Among those finalised in the past month alone include DG3’s purchase of Newnorth, Bell & Bain’s merger via acquisition of J Thomson Colour Printers, and Positive ID Labels’ double buy of Banbury Labels and Dabbon Labels.
Suppliers have also seen their fair share of action, with Japan Pulp and Paper’s acquisition earlier this month of Premier Paper Group heading up the recent moves on that front.
Hopefully all these deals will prove successful, but acquisitions can, and do, go wrong for companies that cannot financially or strategically support their ambitions or, indeed, for a myriad of other reasons.
“Acquisitions can make sense, but be wary and be very clear why it’s advantageous to your business,” warns BPIF chief executive Charles Jarrold.
“Similarly, be sure to understand the business and do your due diligence on the acquisition before finding out late in the day that things are not what you expected. I used to work for a big US company who used the term ‘deal zeal’ – the buzz of getting caught up in an exciting acquisition can impede clear judgement.”
But acquisitions are nevertheless very popular in print as the industry continues to consolidate to ease overcapacity and increasing labour and raw materials costs.
They are also far and away the most popular form of M&A activity, with true 50/50 mergers proving incredibly rare in print, the only one listed in the latest Top 500 being Bright-source’s merger with Signal, which was already its sister company to begin with.
Many acquisitions, however, are promoted as being a merger via branding, communications with clients and PR.

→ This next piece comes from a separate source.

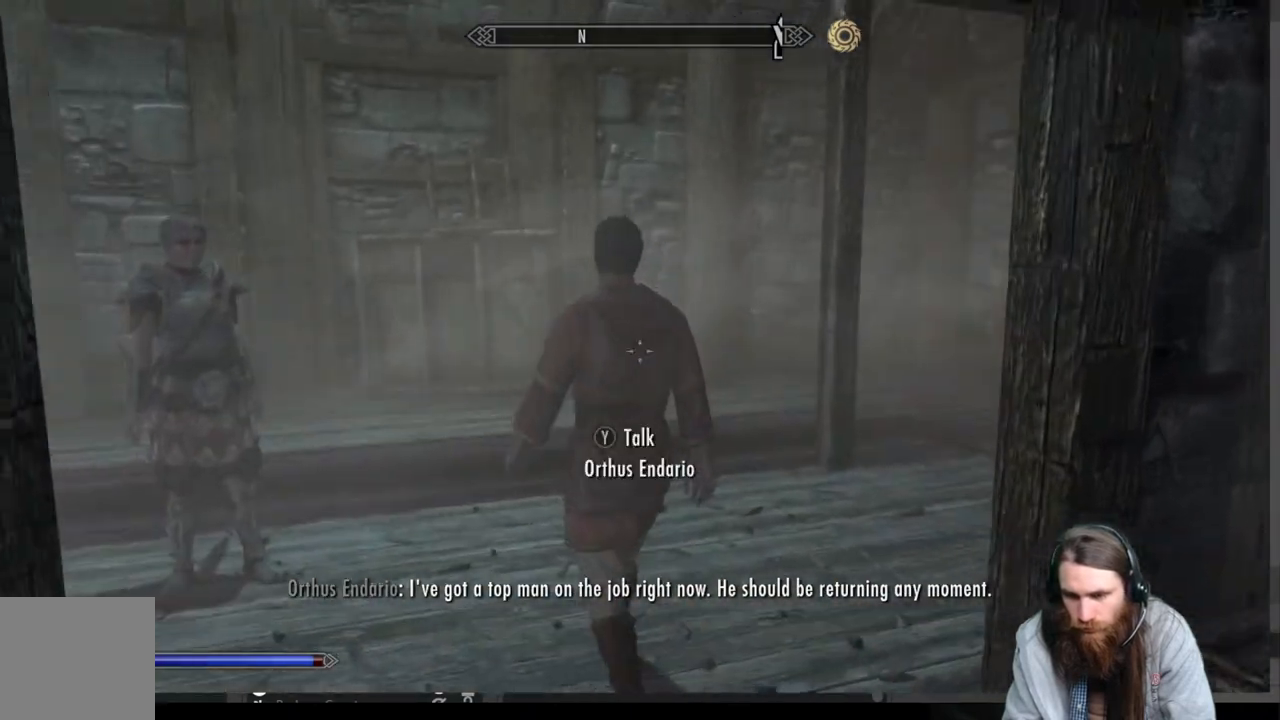
{"buttons": [], "left_stick": "up", "right_stick": "center", "events": []}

“Mergers ae often billed as 50/50, but the reality is that this is rare in practice,” says Jarrold.
“There isn’t room to duplicate all functions, so one team or another, or one person or another, need to lead and businesses need clear structures and management processes. There is however room for making sure that the best of each business wins through – probably not 50/50, but a dispassionate look at what’s best.”

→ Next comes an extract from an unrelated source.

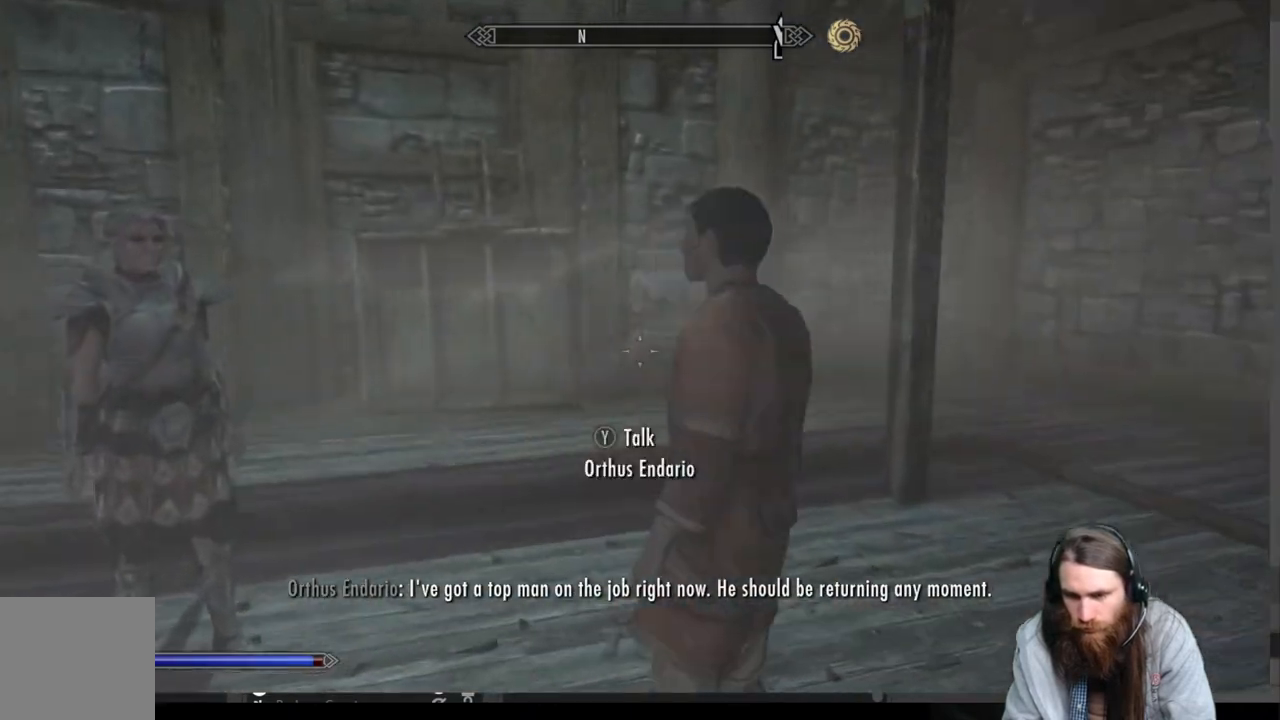
{"buttons": [], "left_stick": "center", "right_stick": "center", "events": [[83, "left_stick", "center"]]}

Richmond Capital Partners director Kevin Barron says true 50/50 mergers are often a “needs must deal” that happens when two companies that cannot afford to buy each other join forces to eliminate excess capacity.
“Generally you would start a new company that acquires the two companies, then at some point there is a rationalisation that goes on but that generally takes six to 12 months to work its way through, because you can’t merge companies in five minutes.
“So you end up with duplication for a while. We knew of one company who didn’t rationalise quickly enough and ended up with four finance directors.
“And egos can get in the way with 50/50 mergers – ‘my business is better than yours’.”